* [EXTRACT PROVIDED]:
------------------------------------------------------------------------

Advertisement

A Life-and-Death Tale of Freeways and Fate

Share

At a few minutes past 3 p.m. on April 30, a Thursday afternoon, Daniel V. Jones, 40, a hotel maintenance worker from Long Beach, drove a gray pickup truck onto a transition loop from the Harbor Freeway to the Century Freeway, parked it, dialed 911 on a cellular telephone and spoke to police, while simultaneously shooting several rounds from a gun through the roof of his truck.

Except for a dog, he was alone.

At approximately 3:30 p.m., maybe 25 miles away, Jack Nusbaum, 38, a construction company employee from Whittier, was operating a yellow, 26-ton heavy equipment loader at a job site just off the Riverside Freeway, crushing rock.

He also was alone.

At precisely 3:38, Jones got out of the truck. In the middle of the freeway, he unfurled a large, hand-lettered banner. It read: “HMOs Are in It for the Money!! Live Free, Love Safe or Die.”

Advertisement

Helicopters flew overhead. TV cameras captured Jones making an obscene gesture, climbing back inside the truck.

Hundreds of thousands of cars were at a standstill.

At 3:48, Jones’ truck caught fire.

Two minutes later, he took his life.

And, in so doing, by some miraculous quirk of fate, he accidentally saved Jack Nusbaum’s.

*

On her way home from a doctor’s appointment, Barbie Nusbaum was also alone.

She had music on her car radio, not the news. Otherwise, she would have known what was happening at the interchange of the 110 and 105, and what was tying up traffic on every L.A. freeway.

She didn’t have her cell phone with her, so she couldn’t call home to ask if everything was all right.

------------------------------------------------------------------------

* [DATA SEGMENT]:

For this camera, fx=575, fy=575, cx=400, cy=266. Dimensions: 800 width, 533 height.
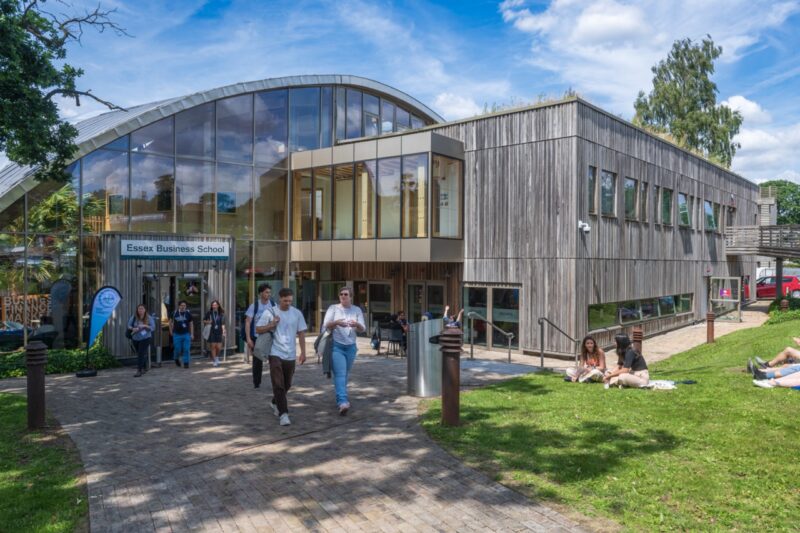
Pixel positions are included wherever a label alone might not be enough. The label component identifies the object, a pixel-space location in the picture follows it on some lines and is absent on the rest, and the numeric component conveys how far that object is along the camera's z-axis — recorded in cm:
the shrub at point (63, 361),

------------------------------------------------------------------------

* [PROMPT 1]: In the story about the freeway standoff, what machine was Jack Nusbaum operating at his job site?
* [PROMPT 2]: Name every person identified by name in the story about the freeway standoff.
* [PROMPT 3]: Write the next few paragraphs of the story about the freeway standoff, picking up after its final sentence.

* [WRITTEN REPLY 1]: A yellow, 26-ton heavy equipment loader.

* [WRITTEN REPLY 2]: Daniel V. Jones, Jack Nusbaum, Barbie Nusbaum

* [WRITTEN REPLY 3]:
“I’m glad I didn’t,” she says. “I would have panicked.”

Stuck in gridlock, she would have been unable to do anything but fear for her husband’s life.

For at a few minutes past 4 o’clock, Jack Nusbaum felt something go wrong with the engine of his loader.

He got off to check it out.

“I was picking up a little overtime,” he remembers. “I had the next day off. I just wanted to get a few more things done.”

Advertisement

At the job site near Anaheim Hills, he was accustomed to being by himself, crushing stone into gravel.

Very few others came around. Jim O’Neill, one of the bosses, did sometimes, on days when he passed out paychecks.

Nusbaum was alone when the loader ran over him.

It rolled down a hill, all 26 tons of it. Then it rocked back, crushing Nusbaum a second time.

Pinned underneath, he couldn’t call for help, because nobody was there.

Just cars going by on the freeway.

“So he was left for dead,” his wife says. “He wouldn’t have been found until the next morning. No way he could have survived that long.”

For most of his adult life, Nusbaum had worked as a silk-screener. It was just a year ago February that he made a job change, deciding to try his luck at construction.

Now he was crushed under 26 tons.

During the first 30 minutes, “I mostly thought about my family. And I guess you could say I got a little closer to the Lord.”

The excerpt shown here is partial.